Given records below:

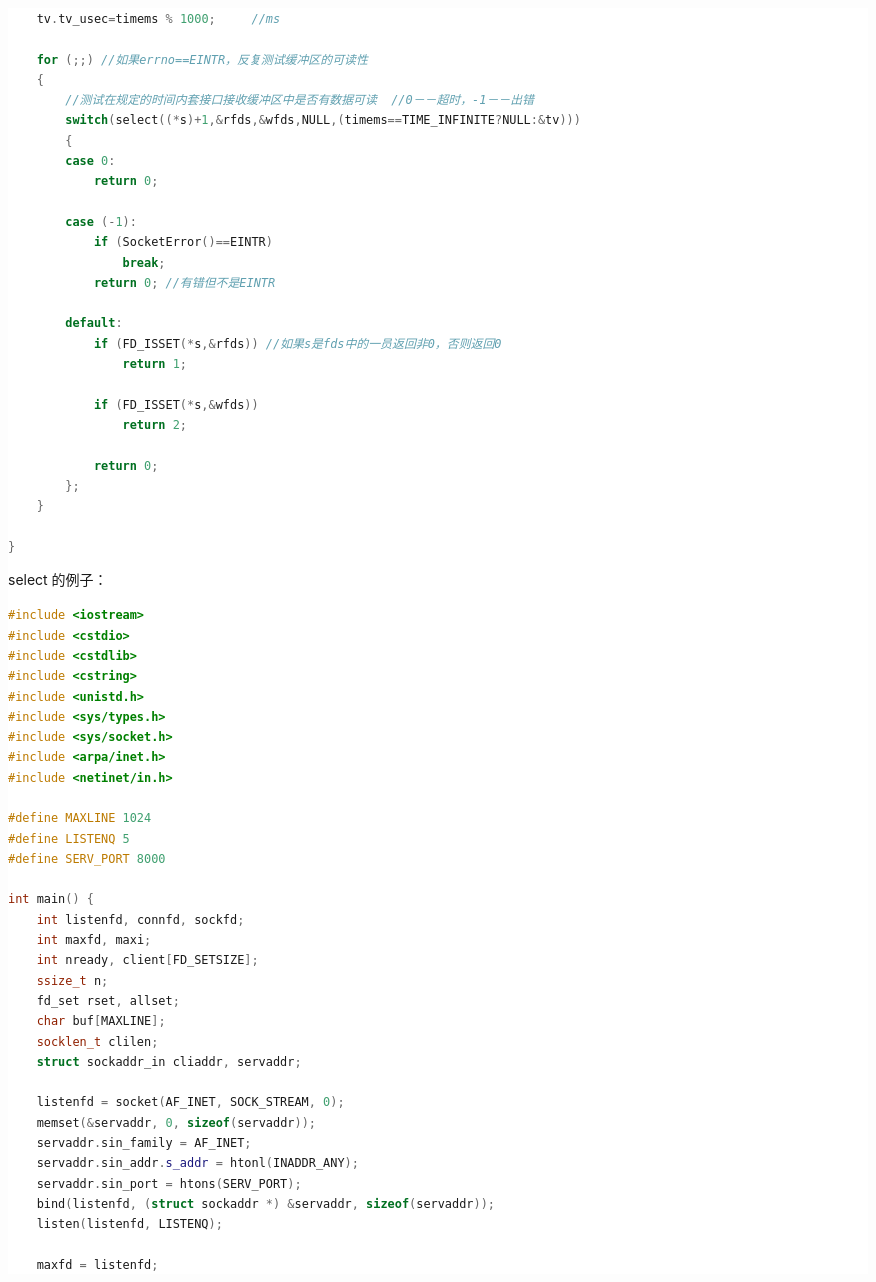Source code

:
 ```c++
	tv.tv_usec=timems % 1000;     //ms

	for (;;) //如果errno==EINTR，反复测试缓冲区的可读性
	{
		//测试在规定的时间内套接口接收缓冲区中是否有数据可读  //0－－超时，-1－－出错
		switch(select((*s)+1,&rfds,&wfds,NULL,(timems==TIME_INFINITE?NULL:&tv)))
		{
		case 0:
			return 0;
	
		case (-1):
			if (SocketError()==EINTR)
				break;
			return 0; //有错但不是EINTR

		default:
			if (FD_ISSET(*s,&rfds)) //如果s是fds中的一员返回非0，否则返回0
				return 1;

			if (FD_ISSET(*s,&wfds))
				return 2;

			return 0;
		};
	}

}
```
 select 的例子：

```c++
#include <iostream>
#include <cstdio>
#include <cstdlib>
#include <cstring>
#include <unistd.h>
#include <sys/types.h>
#include <sys/socket.h>
#include <arpa/inet.h>
#include <netinet/in.h>

#define MAXLINE 1024
#define LISTENQ 5
#define SERV_PORT 8000

int main() {
    int listenfd, connfd, sockfd;
    int maxfd, maxi;
    int nready, client[FD_SETSIZE];
    ssize_t n;
    fd_set rset, allset;
    char buf[MAXLINE];
    socklen_t clilen;
    struct sockaddr_in cliaddr, servaddr;
    
    listenfd = socket(AF_INET, SOCK_STREAM, 0);
    memset(&servaddr, 0, sizeof(servaddr));
    servaddr.sin_family = AF_INET;
    servaddr.sin_addr.s_addr = htonl(INADDR_ANY);
    servaddr.sin_port = htons(SERV_PORT);
    bind(listenfd, (struct sockaddr *) &servaddr, sizeof(servaddr));
    listen(listenfd, LISTENQ);
    
    maxfd = listenfd;
```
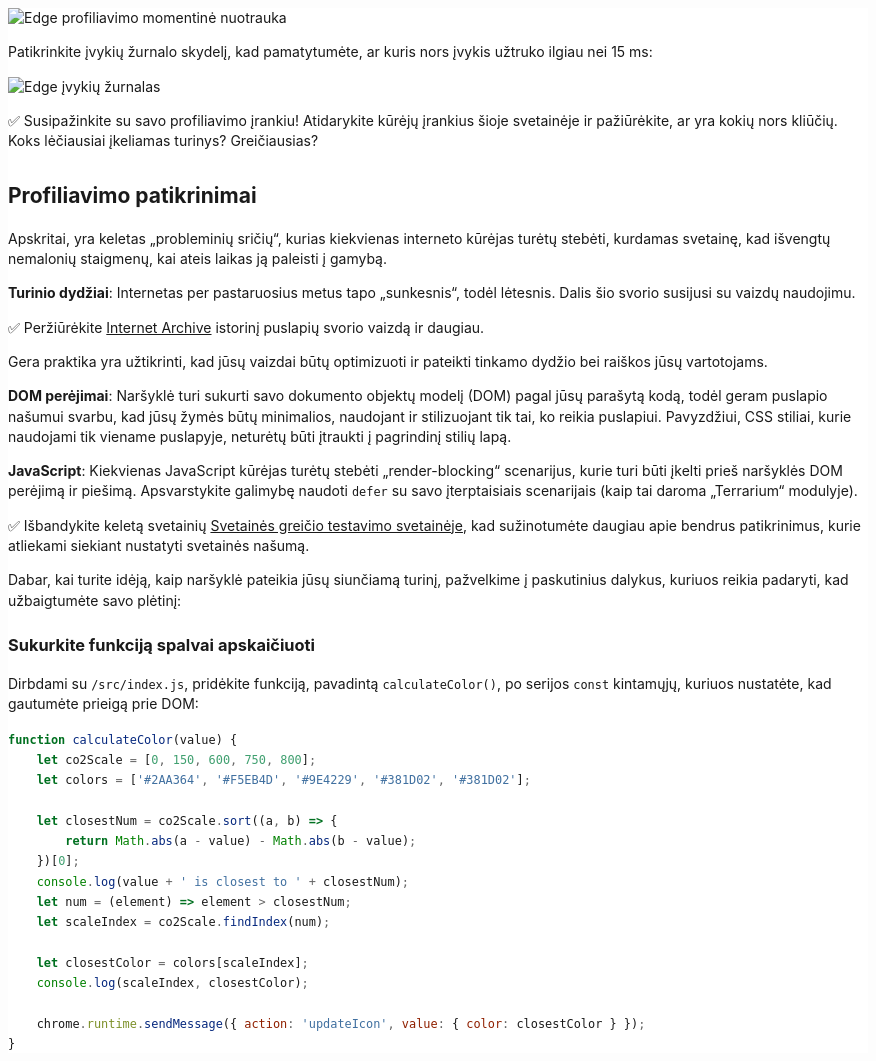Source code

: ![Edge profiliavimo momentinė nuotrauka](../../../../translated_images/snapshot.97750180ebcad73794a3594b36925eb5c8dbaac9e03fec7f9b974188c9ac63c7.lt.png)

Patikrinkite įvykių žurnalo skydelį, kad pamatytumėte, ar kuris nors įvykis užtruko ilgiau nei 15 ms:

![Edge įvykių žurnalas](../../../../translated_images/log.804026979f3707e00eebcfa028b2b5a88cec6292f858767bb6703afba65a7d9c.lt.png)

✅ Susipažinkite su savo profiliavimo įrankiu! Atidarykite kūrėjų įrankius šioje svetainėje ir pažiūrėkite, ar yra kokių nors kliūčių. Koks lėčiausiai įkeliamas turinys? Greičiausias?

## Profiliavimo patikrinimai

Apskritai, yra keletas „probleminių sričių“, kurias kiekvienas interneto kūrėjas turėtų stebėti, kurdamas svetainę, kad išvengtų nemalonių staigmenų, kai ateis laikas ją paleisti į gamybą.

**Turinio dydžiai**: Internetas per pastaruosius metus tapo „sunkesnis“, todėl lėtesnis. Dalis šio svorio susijusi su vaizdų naudojimu.

✅ Peržiūrėkite [Internet Archive](https://httparchive.org/reports/page-weight) istorinį puslapių svorio vaizdą ir daugiau.

Gera praktika yra užtikrinti, kad jūsų vaizdai būtų optimizuoti ir pateikti tinkamo dydžio bei raiškos jūsų vartotojams.

**DOM perėjimai**: Naršyklė turi sukurti savo dokumento objektų modelį (DOM) pagal jūsų parašytą kodą, todėl geram puslapio našumui svarbu, kad jūsų žymės būtų minimalios, naudojant ir stilizuojant tik tai, ko reikia puslapiui. Pavyzdžiui, CSS stiliai, kurie naudojami tik viename puslapyje, neturėtų būti įtraukti į pagrindinį stilių lapą.

**JavaScript**: Kiekvienas JavaScript kūrėjas turėtų stebėti „render-blocking“ scenarijus, kurie turi būti įkelti prieš naršyklės DOM perėjimą ir piešimą. Apsvarstykite galimybę naudoti `defer` su savo įterptaisiais scenarijais (kaip tai daroma „Terrarium“ modulyje).

✅ Išbandykite keletą svetainių [Svetainės greičio testavimo svetainėje](https://www.webpagetest.org/), kad sužinotumėte daugiau apie bendrus patikrinimus, kurie atliekami siekiant nustatyti svetainės našumą.

Dabar, kai turite idėją, kaip naršyklė pateikia jūsų siunčiamą turinį, pažvelkime į paskutinius dalykus, kuriuos reikia padaryti, kad užbaigtumėte savo plėtinį:

### Sukurkite funkciją spalvai apskaičiuoti

Dirbdami su `/src/index.js`, pridėkite funkciją, pavadintą `calculateColor()`, po serijos `const` kintamųjų, kuriuos nustatėte, kad gautumėte prieigą prie DOM:

```JavaScript
function calculateColor(value) {
	let co2Scale = [0, 150, 600, 750, 800];
	let colors = ['#2AA364', '#F5EB4D', '#9E4229', '#381D02', '#381D02'];

	let closestNum = co2Scale.sort((a, b) => {
		return Math.abs(a - value) - Math.abs(b - value);
	})[0];
	console.log(value + ' is closest to ' + closestNum);
	let num = (element) => element > closestNum;
	let scaleIndex = co2Scale.findIndex(num);

	let closestColor = colors[scaleIndex];
	console.log(scaleIndex, closestColor);

	chrome.runtime.sendMessage({ action: 'updateIcon', value: { color: closestColor } });
}
```
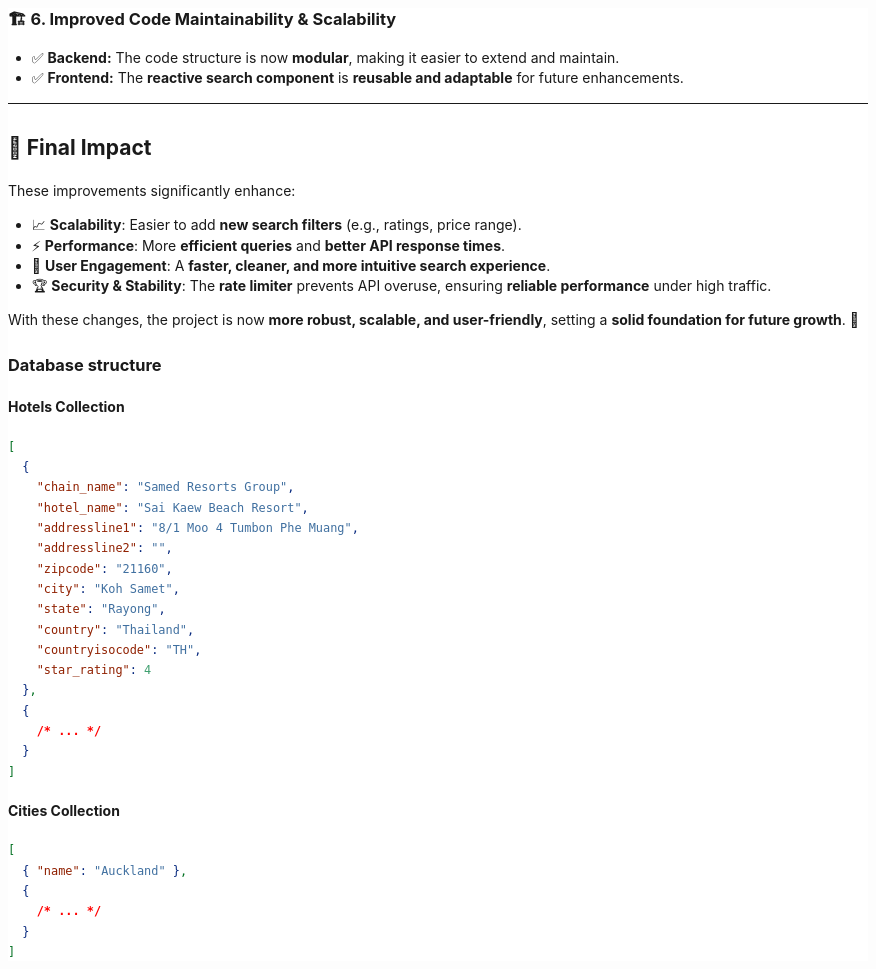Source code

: ### 🏗️ **6. Improved Code Maintainability & Scalability**
- ✅ **Backend:** The code structure is now **modular**, making it easier to extend and maintain.
- ✅ **Frontend:** The **reactive search component** is **reusable and adaptable** for future enhancements.

---

## 🚀 **Final Impact**
These improvements significantly enhance:
- 📈 **Scalability**: Easier to add **new search filters** (e.g., ratings, price range).
- ⚡ **Performance**: More **efficient queries** and **better API response times**.
- 🏅 **User Engagement**: A **faster, cleaner, and more intuitive search experience**.
- 🏆 **Security & Stability**: The **rate limiter** prevents API overuse, ensuring **reliable performance** under high traffic.

With these changes, the project is now **more robust, scalable, and user-friendly**, setting a **solid foundation for future growth**. 🎉

### Database structure

#### Hotels Collection

```json
[
  {
    "chain_name": "Samed Resorts Group",
    "hotel_name": "Sai Kaew Beach Resort",
    "addressline1": "8/1 Moo 4 Tumbon Phe Muang",
    "addressline2": "",
    "zipcode": "21160",
    "city": "Koh Samet",
    "state": "Rayong",
    "country": "Thailand",
    "countryisocode": "TH",
    "star_rating": 4
  },
  {
    /* ... */
  }
]
```

#### Cities Collection

```json
[
  { "name": "Auckland" },
  {
    /* ... */
  }
]
```
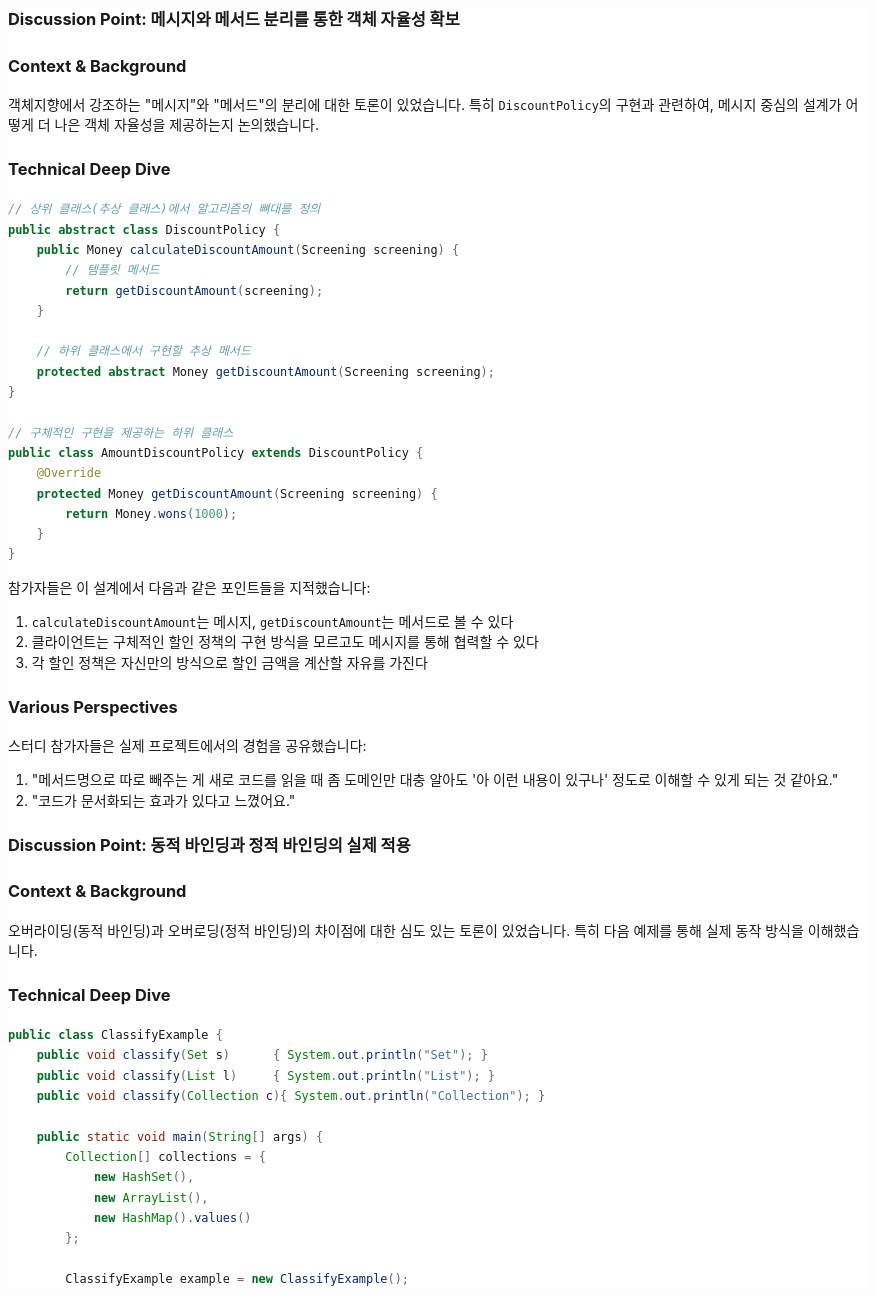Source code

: ### Discussion Point: 메시지와 메서드 분리를 통한 객체 자율성 확보

### Context & Background

객체지향에서 강조하는 "메시지"와 "메서드"의 분리에 대한 토론이 있었습니다. 특히 `DiscountPolicy`의 구현과 관련하여, 메시지 중심의 설계가 어떻게 더 나은 객체 자율성을 제공하는지 논의했습니다.

### Technical Deep Dive

```java
// 상위 클래스(추상 클래스)에서 알고리즘의 뼈대를 정의
public abstract class DiscountPolicy {
    public Money calculateDiscountAmount(Screening screening) {
        // 템플릿 메서드
        return getDiscountAmount(screening);
    }

    // 하위 클래스에서 구현할 추상 메서드
    protected abstract Money getDiscountAmount(Screening screening);
}

// 구체적인 구현을 제공하는 하위 클래스
public class AmountDiscountPolicy extends DiscountPolicy {
    @Override
    protected Money getDiscountAmount(Screening screening) {
        return Money.wons(1000);
    }
}

```

참가자들은 이 설계에서 다음과 같은 포인트들을 지적했습니다:

1. `calculateDiscountAmount`는 메시지, `getDiscountAmount`는 메서드로 볼 수 있다
2. 클라이언트는 구체적인 할인 정책의 구현 방식을 모르고도 메시지를 통해 협력할 수 있다
3. 각 할인 정책은 자신만의 방식으로 할인 금액을 계산할 자유를 가진다

### Various Perspectives

스터디 참가자들은 실제 프로젝트에서의 경험을 공유했습니다:

1. "메서드명으로 따로 빼주는 게 새로 코드를 읽을 때 좀 도메인만 대충 알아도 '아 이런 내용이 있구나' 정도로 이해할 수 있게 되는 것 같아요."
2. "코드가 문서화되는 효과가 있다고 느꼈어요."

### Discussion Point: 동적 바인딩과 정적 바인딩의 실제 적용

### Context & Background

오버라이딩(동적 바인딩)과 오버로딩(정적 바인딩)의 차이점에 대한 심도 있는 토론이 있었습니다. 특히 다음 예제를 통해 실제 동작 방식을 이해했습니다.

### Technical Deep Dive

```java
public class ClassifyExample {
    public void classify(Set s)      { System.out.println("Set"); }
    public void classify(List l)     { System.out.println("List"); }
    public void classify(Collection c){ System.out.println("Collection"); }

    public static void main(String[] args) {
        Collection[] collections = {
            new HashSet(),
            new ArrayList(),
            new HashMap().values()
        };

        ClassifyExample example = new ClassifyExample();
```
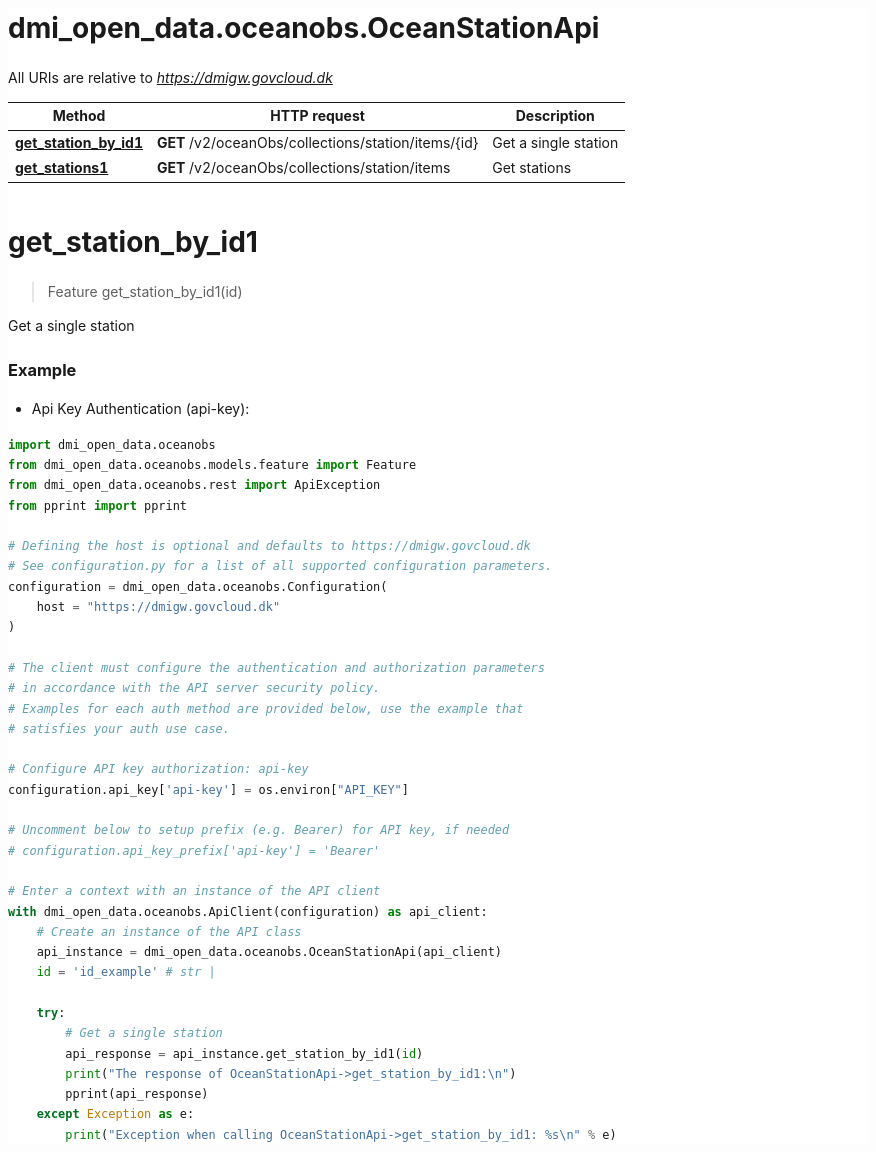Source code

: # dmi_open_data.oceanobs.OceanStationApi

All URIs are relative to *https://dmigw.govcloud.dk*

Method | HTTP request | Description
------------- | ------------- | -------------
[**get_station_by_id1**](OceanStationApi.md#get_station_by_id1) | **GET** /v2/oceanObs/collections/station/items/{id} | Get a single station
[**get_stations1**](OceanStationApi.md#get_stations1) | **GET** /v2/oceanObs/collections/station/items | Get stations


# **get_station_by_id1**
> Feature get_station_by_id1(id)

Get a single station

### Example

* Api Key Authentication (api-key):

```python
import dmi_open_data.oceanobs
from dmi_open_data.oceanobs.models.feature import Feature
from dmi_open_data.oceanobs.rest import ApiException
from pprint import pprint

# Defining the host is optional and defaults to https://dmigw.govcloud.dk
# See configuration.py for a list of all supported configuration parameters.
configuration = dmi_open_data.oceanobs.Configuration(
    host = "https://dmigw.govcloud.dk"
)

# The client must configure the authentication and authorization parameters
# in accordance with the API server security policy.
# Examples for each auth method are provided below, use the example that
# satisfies your auth use case.

# Configure API key authorization: api-key
configuration.api_key['api-key'] = os.environ["API_KEY"]

# Uncomment below to setup prefix (e.g. Bearer) for API key, if needed
# configuration.api_key_prefix['api-key'] = 'Bearer'

# Enter a context with an instance of the API client
with dmi_open_data.oceanobs.ApiClient(configuration) as api_client:
    # Create an instance of the API class
    api_instance = dmi_open_data.oceanobs.OceanStationApi(api_client)
    id = 'id_example' # str | 

    try:
        # Get a single station
        api_response = api_instance.get_station_by_id1(id)
        print("The response of OceanStationApi->get_station_by_id1:\n")
        pprint(api_response)
    except Exception as e:
        print("Exception when calling OceanStationApi->get_station_by_id1: %s\n" % e)
```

End of Given records.

Assigned task ▸
Within the entries above, find every line where the string "import" occurs, and copy it.

Your solution ▸
import dmi_open_data.oceanobs
from dmi_open_data.oceanobs.models.feature import Feature
from dmi_open_data.oceanobs.rest import ApiException
from pprint import pprint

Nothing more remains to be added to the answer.